1. Technical Field
The present invention is related to a touch sensing electrode structure; in particular, it's related to the sensing electrode structure applied to a touch panel.
2. Description of Related Art
A general touch panel adopts one or two layers of electrode plates for the purpose of sensing touching positions. In the conventional technologies, many multi-layer electrode structures have been developed. For example, a capacitance-type touch panel uses the electrodes to sense the capacitive change caused by static electricity when a touching event is made by a user's finger. By which the coordinate positions upon the touch panel can be determined by the electrodes over different directions.
To the electrode materials, it is such as the transparent conductive film made of Indium Tin Oxides (ITO). The demand for large-size touch panel currently requires metal lines to be the electrode structure. The metal lines are such as gold, silver, copper or the like. Through the metal electrode structure of the touch panel, it is achieved that the change of capacitance and the corresponding current over the electrodes may be used to judge the touching positions. In other words, the touching event may result in voltage difference in the coupled capacitors along the sensing electrodes over different directions, and therefore the touching position can be found.

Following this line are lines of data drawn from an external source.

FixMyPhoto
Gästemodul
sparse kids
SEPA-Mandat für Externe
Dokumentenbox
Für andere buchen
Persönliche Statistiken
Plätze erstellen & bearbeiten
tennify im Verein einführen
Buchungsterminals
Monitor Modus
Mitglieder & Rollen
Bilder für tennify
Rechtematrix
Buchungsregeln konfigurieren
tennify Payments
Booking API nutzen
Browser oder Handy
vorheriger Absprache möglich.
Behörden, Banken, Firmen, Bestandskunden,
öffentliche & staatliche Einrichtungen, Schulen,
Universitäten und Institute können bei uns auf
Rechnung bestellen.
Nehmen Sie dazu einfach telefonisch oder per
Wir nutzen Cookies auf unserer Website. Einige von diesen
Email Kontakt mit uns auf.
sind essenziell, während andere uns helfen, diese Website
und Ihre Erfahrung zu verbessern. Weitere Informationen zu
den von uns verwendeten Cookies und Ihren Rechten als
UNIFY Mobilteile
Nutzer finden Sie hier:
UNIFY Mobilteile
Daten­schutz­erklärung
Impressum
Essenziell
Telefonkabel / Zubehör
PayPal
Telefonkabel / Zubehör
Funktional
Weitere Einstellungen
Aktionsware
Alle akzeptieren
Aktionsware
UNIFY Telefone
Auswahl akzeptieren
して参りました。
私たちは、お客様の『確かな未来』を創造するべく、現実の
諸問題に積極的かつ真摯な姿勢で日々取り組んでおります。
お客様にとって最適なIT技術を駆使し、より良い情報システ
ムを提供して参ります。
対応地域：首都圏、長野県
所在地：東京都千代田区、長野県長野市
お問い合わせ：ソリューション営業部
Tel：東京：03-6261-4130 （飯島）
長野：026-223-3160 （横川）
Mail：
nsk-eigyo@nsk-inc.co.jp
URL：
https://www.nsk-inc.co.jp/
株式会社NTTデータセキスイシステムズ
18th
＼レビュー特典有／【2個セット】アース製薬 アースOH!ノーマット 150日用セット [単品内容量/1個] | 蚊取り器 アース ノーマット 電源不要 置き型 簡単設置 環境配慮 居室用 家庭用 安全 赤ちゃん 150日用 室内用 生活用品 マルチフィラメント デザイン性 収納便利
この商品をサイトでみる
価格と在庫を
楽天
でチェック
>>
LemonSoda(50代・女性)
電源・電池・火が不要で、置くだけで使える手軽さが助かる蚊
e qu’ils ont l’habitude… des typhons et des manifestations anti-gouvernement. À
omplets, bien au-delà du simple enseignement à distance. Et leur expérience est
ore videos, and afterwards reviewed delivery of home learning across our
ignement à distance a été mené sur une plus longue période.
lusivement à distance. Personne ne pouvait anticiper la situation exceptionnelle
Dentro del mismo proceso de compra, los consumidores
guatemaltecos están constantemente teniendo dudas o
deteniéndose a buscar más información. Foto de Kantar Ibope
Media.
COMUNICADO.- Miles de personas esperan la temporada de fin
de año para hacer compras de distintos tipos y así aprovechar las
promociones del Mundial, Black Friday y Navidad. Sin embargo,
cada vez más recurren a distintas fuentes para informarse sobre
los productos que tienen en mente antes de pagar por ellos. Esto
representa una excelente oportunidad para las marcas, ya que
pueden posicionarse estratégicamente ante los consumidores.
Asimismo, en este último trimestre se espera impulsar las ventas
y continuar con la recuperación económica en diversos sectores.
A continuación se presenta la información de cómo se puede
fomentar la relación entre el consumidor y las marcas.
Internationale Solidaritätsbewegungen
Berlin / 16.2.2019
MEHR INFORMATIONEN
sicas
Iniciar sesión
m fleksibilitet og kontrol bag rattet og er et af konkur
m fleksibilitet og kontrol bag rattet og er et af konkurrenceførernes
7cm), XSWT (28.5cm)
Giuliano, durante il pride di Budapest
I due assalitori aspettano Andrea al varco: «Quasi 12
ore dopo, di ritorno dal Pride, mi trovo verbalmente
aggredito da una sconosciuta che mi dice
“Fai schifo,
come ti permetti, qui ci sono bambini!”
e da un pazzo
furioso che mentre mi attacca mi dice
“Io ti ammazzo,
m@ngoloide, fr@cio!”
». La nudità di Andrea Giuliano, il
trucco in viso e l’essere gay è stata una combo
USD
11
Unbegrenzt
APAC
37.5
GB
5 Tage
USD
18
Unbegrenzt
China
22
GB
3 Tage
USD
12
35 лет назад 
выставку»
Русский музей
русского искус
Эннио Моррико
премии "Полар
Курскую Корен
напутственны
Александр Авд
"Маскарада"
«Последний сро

FIG. 1 schematically shows the electrode structure of the conventional technology which is made to technology disclosed in CN102262925 (published on Nov. 30, 2011). The shown electrode structure in a touch panel includes two layers, which are such as a first electrode layer 11 and a second electrode layer 12 with different axial directions. The two electrode layers provide two kinds of axial electrode signals over vertical and horizontal directions respectively.
The electrode structure shown in FIG. 1 is made of fine metal lines. The every metal line winds, turns and cross-connects with each other. According to the disclosure, the every electrode layer forms two or more big lattices along different directions. For example, two or more big lattices are formed over every axial direction. The every big lattice is formed by two or more small lattices. It is noted that some auxiliary patterns are formed next to, but not connected to, the other latters around the edges of the first big lattice. The small latters are the smallest squares. The interconnected and cross-connected metal lines form the electrode structure, and serve to ensure accuracy of sensing the touch-sensing events for avoiding poor sensing caused by any broken line according to one major objective.
The patterns of big lattices over the first electrode layer 11 and the second electrode layer 12 are complementary. There are not too many overlapped portions when the structure overlaps with others. The touching position can be obtained when the signals over the two directions within an area are simultaneously generated with any touching event triggered over the touch panel.
FIG. 2 shows the electrode structure in one touch panel in one other conventional technology. This example is disclosed in TW I346297 (published on Aug. 01, 2011). The described touch panel shows a plate layer 2. On its two surfaces the electrodes over two different directions are formed. The figure shows orthogonal first electrode 21 and second electrode 22. This plate layer 2 is simultaneously to be a partition for isolating the two electrode plates.
A controller 23 is disposed to connect with the first electrode 21  and the second electrode 22. This controller 23 powers the electrode sets (21, 22). An electric field is therefore formed between the first electrode 21 and the second electrode 22. The patterns formed on the first electrode 21 and the second electrode 22 are the latticed metal lines which are in-series connected with each other. These connected latticed metal lines are used to enhance the conductivity of the touch panel.
The mentioned reticular and latticed metal lines forming the patterns on the different types of electrode blocks according to the conventional technologies are to enhance the conductivity of the touch panel and also provide higher accuracy. However, the mentioned reticular or latticed electrode blocks may result in poor quality of a display because the patterns may reduce transmittance of the touch panel and shelter displayed image. Furthermore, the manufacturing process will be much complex since the patterns of reticular or latticed electrode blocks are complicated. Also, the conventional technologies may cost high because the complex patterns needs much more conductive materials.